Tuesday, 25 January 2011

A different kind of hundred partnership

In a test match if a pair of batsmen put on a hundred partnership, it generally increases the teams score by that number of runs. This seems fairly obvious. The exception comes when a team is trying to put together some quick runs before declaring. In this case the team are often going to declare at a certain score regardless of how many wickets have fallen. In this case if a team is 220/3 or 220/7 they will still get 220. A 2nd wicket partnership of 100 if the team declares at 220 has not necessarily added 100 because the team may have got to that total even if that partnership had been 0. Likewise if a team is chasing a winning total the same thing applies.

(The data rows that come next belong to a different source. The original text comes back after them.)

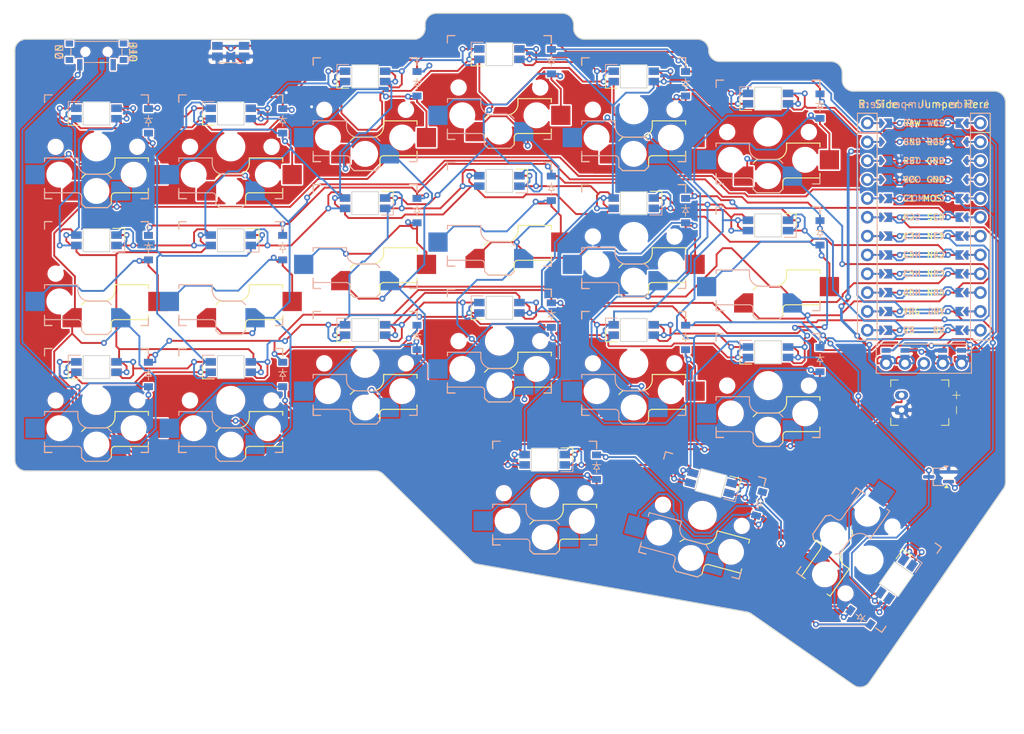
<source format=kicad_pcb>
(kicad_pcb
	(version 20240108)
	(generator "pcbnew")
	(generator_version "8.0")
	(general
		(thickness 1.6)
		(legacy_teardrops no)
	)
	(paper "A3")
	(title_block
		(title "main_pcb")
		(date "2024-11-11")
		(rev "v1.0.0")
		(company "Unknown")
	)
	(layers
		(0 "F.Cu" signal)
		(31 "B.Cu" signal)
		(32 "B.Adhes" user "B.Adhesive")
		(33 "F.Adhes" user "F.Adhesive")
		(34 "B.Paste" user)
		(35 "F.Paste" user)
		(36 "B.SilkS" user "B.Silkscreen")
		(37 "F.SilkS" user "F.Silkscreen")
		(38 "B.Mask" user)
		(39 "F.Mask" user)
		(40 "Dwgs.User" user "User.Drawings")
		(41 "Cmts.User" user "User.Comments")
		(42 "Eco1.User" user "User.Eco1")
		(43 "Eco2.User" user "User.Eco2")
		(44 "Edge.Cuts" user)
		(45 "Margin" user)
		(46 "B.CrtYd" user "B.Courtyard")
		(47 "F.CrtYd" user "F.Courtyard")
		(48 "B.Fab" user)
		(49 "F.Fab" user)
	)
	(setup
		(pad_to_mask_clearance 0)
		(allow_soldermask_bridges_in_footprints no)
		(pcbplotparams
			(layerselection 0x00010fc_ffffffff)
			(plot_on_all_layers_selection 0x0000000_00000000)
			(disableapertmacros no)
			(usegerberextensions no)
			(usegerberattributes yes)
			(usegerberadvancedattributes yes)
			(creategerberjobfile yes)
			(dashed_line_dash_ratio 12.000000)
			(dashed_line_gap_ratio 3.000000)
			(svgprecision 4)
			(plotframeref no)
			(viasonmask no)
			(mode 1)
			(useauxorigin no)
			(hpglpennumber 1)
			(hpglpenspeed 20)
			(hpglpendiameter 15.000000)
			(pdf_front_fp_property_popups yes)
			(pdf_back_fp_property_popups yes)
			(dxfpolygonmode yes)
			(dxfimperialunits yes)
			(dxfusepcbnewfont yes)
			(psnegative no)
			(psa4output no)
			(plotreference yes)
			(plotvalue yes)
			(plotfptext yes)
			(plotinvisibletext no)
			(sketchpadsonfab no)
			(subtractmaskfromsilk no)
			(outputformat 1)
			(mirror no)
			(drillshape 0)
			(scaleselection 1)
			(outputdirectory "")
		)
	)
	(net 0 "")
	(net 1 "far_thumb")
	(net 2 "C1")
	(net 3 "macro_bottom")
	(net 4 "macro_middle")
	(net 5 "macro_top")
	(net 6 "C2")
	(net 7 "pinky_bottom")
	(net 8 "pinky_middle")
	(net 9 "pinky_top")
	(net 10 "C3")
	(net 11 "ring_bottom")
	(net 12 "ring_middle")
	(net 13 "ring_top")
	(net 14 "C4")
	(net 15 "middle_bottom")
	(net 16 "middle_middle")
	(net 17 "middle_top")
	(net 18 "C5")
	(net 19 "index_bottom")
	(net 20 "index_middle")
	(net 21 "index_top")
	(net 22 "C6")
	(net 23 "inner_bottom")
	(net 24 "inner_middle")
	(net 25 "inner_top")
	(net 26 "near_thumb")
	(net 27 "home_thumb")
	(net 28 "LED_DRAIN")
	(net 29 "RGB")
	(net 30 "RAW")
	(net 31 "RGB_2")
	(net 32 "RGB_3")
	(net 33 "RGB_4")
	(net 34 "RGB_5")
	(net 35 "RGB_6")
	(net 36 "RGB_7")
	(net 37 "RGB_8")
	(net 38 "RGB_9")
	(net 39 "RGB_10")
	(net 40 "RGB_11")
	(net 41 "RGB_12")
	(net 42 "RGB_13")
	(net 43 "RGB_14")
	(net 44 "RGB_15")
	(net 45 "RGB_16")
	(net 46 "RGB_17")
	(net 47 "RGB_18")
	(net 48 "RGB_19")
	(net 49 "RGB_20")
	(net 50 "RGB_21")
	(net 51 "RGB_22")
	(net 52 "R3")
	(net 53 "R2")
	(net 54 "R1")
	(net 55 "P010")
	(net 56 "GND")
	(net 57 "RST")
	(net 58 "VCC")
	(net 59 "CS")
	(net 60 "MOSI")
	(net 61 "SCK")
	(net 62 "NC1")
	(net 63 "NC2")
	(net 64 "NC3")
	(net 65 "NC4")
	(net 66 "VRG")
	(net 67 "MCU1_24")
	(net 68 "MCU1_1")
	(net 69 "MCU1_23")
	(net 70 "MCU1_2")
	(net 71 "MCU1_22")
	(net 72 "MCU1_3")
	(net 73 "MCU1_21")
	(net 74 "MCU1_4")
	(net 75 "MCU1_20")
	(net 76 "MCU1_5")
	(net 77 "MCU1_19")
	(net 78 "MCU1_6")
	(net 79 "MCU1_18")
	(net 80 "MCU1_7")
	(net 81 "MCU1_17")
	(net 82 "MCU1_8")
	(net 83 "MCU1_16")
	(net 84 "MCU1_9")
	(net 85 "MCU1_15")
	(net 86 "MCU1_10")
	(net 87 "MCU1_14")
	(net 88 "MCU1_11")
	(net 89 "MCU1_13")
	(net 90 "MCU1_12")
	(net 91 "DISP1_1")
	(net 92 "DISP1_2")
	(net 93 "DISP1_4")
	(net 94 "DISP1_5")
	(net 95 "BAT_P")
	(footprint "ComboDiode" (layer "F.Cu") (at 164.3173 88.931 -105))
	(footprint "sw_reset_side" (layer "F.Cu") (at 93.1 27.9 90))
	(footprint "ComboDiode" (layer "F.Cu") (at 100.1 54.4 -90))
	(footprint "ComboDiode" (layer "F.Cu") (at 172.5 52.4 -90))
	(footprint "PG1350" (layer "F.Cu") (at 135.4 87.5 180))
	(footprint "PG1350" (layer "F.Cu") (at 111.2 35.8 180))
	(footprint "PG1350" (layer "F.Cu") (at 111.2 70 180))
	(footprint "ComboDiode" (layer "F.Cu") (at 142.4 84 -90))
	(footprint "PG1350" (layer "F.Cu") (at 75 40.8 180))
	(footprint "ComboDiode" (layer "F.Cu") (at 136.3 63.5 -90))
	(footprint "ComboDiode" (layer "F.Cu") (at 154.4 32.3 -90))
	(footprint "PG1350" (layer "F.Cu") (at 147.4 70 180))
	(footprint "PG1350" (layer "F.Cu") (at 75 75 180))
	(footprint "ComboDiode" (layer "F.Cu") (at 118.2 49.4 -90))
	(footprint "PG1350" (layer "F.Cu") (at 93.1 75 180))
	(footprint "ComboDiode" (layer "F.Cu") (at 118.2 66.5 -90))
	(footprint "PG1350" (layer "F.Cu") (at 165.5 55.9 180))
	(footprint "ComboDiode" (layer "F.Cu") (at 100.1 71.5 -90))
	(footprint "nice!view" (layer "F.Cu") (at 186.5 53.3))
	(footprint "PG1350" (layer "F.Cu") (at 129.3 67 180))
	(footprint "ComboDiode" (layer "F.Cu") (at 100.1 37.3 -90))
	(footprint "ComboDiode" (layer "F.Cu") (at 82 71.5 -90))
	(footprint "PG1350" (layer "F.Cu") (at 165.5 73 180))
	(footprint "PG1350"
		(layer "F.Cu")
		(uuid "aef40d9e-9c08-4359-a7d4-72d330aa7e9a")
		(at 93.1 57.9 180)
		(property "Reference" "S6"
			(at 0 0 0)
			(layer "F.SilkS")
			(hide yes)
			(uuid "04359e8c-17b6-4a85-bca5-e10eb8fcc97b")
			(effects
				(font
					(size 1.27 1.27)
					(thickness 0.15)
				)
			)
		)
		(property "Value" ""
			(at 0 0 180)
			(layer "F.Fab")
			(uuid "e3357363-a8d7-400b-8822-7758d68f8f77")
			(effects
				(font
					(size 1.27 1.27)
					(thickness 0.15)
				)
			)
		)
		(property "Footprint" ""
			(at 0 0 180)
			(layer "F.Fab")
			(hide yes)
			(uuid "a168da74-3695-438c-985c-d4619a20cb72")
			(effects
... [1500718 chars truncated]
</source>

A similar situation happens in one day cricket. A team has two resources that they have to convert into runs, wickets and balls. If a team that has 1 over left and 7 wickets in hand, the wickets are completely irrelevant. But at the start of an innings the wickets are very important. A slow 100 run partnership at the end of a match can actually cost a team runs that they should have got. There are famous stories of this happening, including one where Ian Botham deliberately ran out Geoffrey Boycott because he felt Boycott was scoring too slowly.

Fortunately Frank Duckworth and Tony Lewis developed a system of describing the number of resources left to a team at various combinations of overs and wickets. While their system was designed solely to help find fair targets/decisions in rain affected matches, it is a useful tool for analysing progress throughout games.

I used their basic version to look at all the partnerships over 70 in ODI's this year. The key things I was looking at were the predicted score then they came to the wicket, and then the predicted score when their partnership ended. I already used this technique once in an earlier post Duckworth Lewis as a prediction tool

The problem came with opening partnerships, as there was no data to use for the inital prediction. As the Duckworth-Lewis system was based on the idea of 250 being the expected score for a team, I used this as my starting point.

Using this system I generated this list of the top partnerships:

Batsmen NamesScoreStartEndDL Difference
MJ Guptill, JD Ryder84-84/1, 10.0 Overs282
SM Davies, AJ Strauss90-90/1, 12.1 Overs245
BJ Haddin, SR Watson110-110/1, 19.4 Overs147
HM Amla, MN van Wyk9716/1, 2.3 Overs113/2, 22.2 Overs133
SE Marsh, CL White10033/4, 12.3 Overs133/5, 32.6 Overs128


Haddin and Watson scored 26 more than Ryder and Guptill, but because they took 9.4 overs more to do it, their partnership is not rated as highly. The biggest problem with this way of measuring partnerships is that it penalises a pair if someone else did particularly well. For example, when Haddin got out, Michael Clarke came in an added 103 with Watson, in 19.1 overs at 5.37 which is not a bad effort in the middle overs. However the DL predicted score when Clarke arrived was 397, and it reduced to 322 by the time he departed, giving them a score of -75. However the team were chasing 295, so effectively they are being penalised for the good start, and for them pacing the innings appropriately.

I'll do an update of this table at the end of the group stage of the World Cup and it will be interesting to see who comes out on top.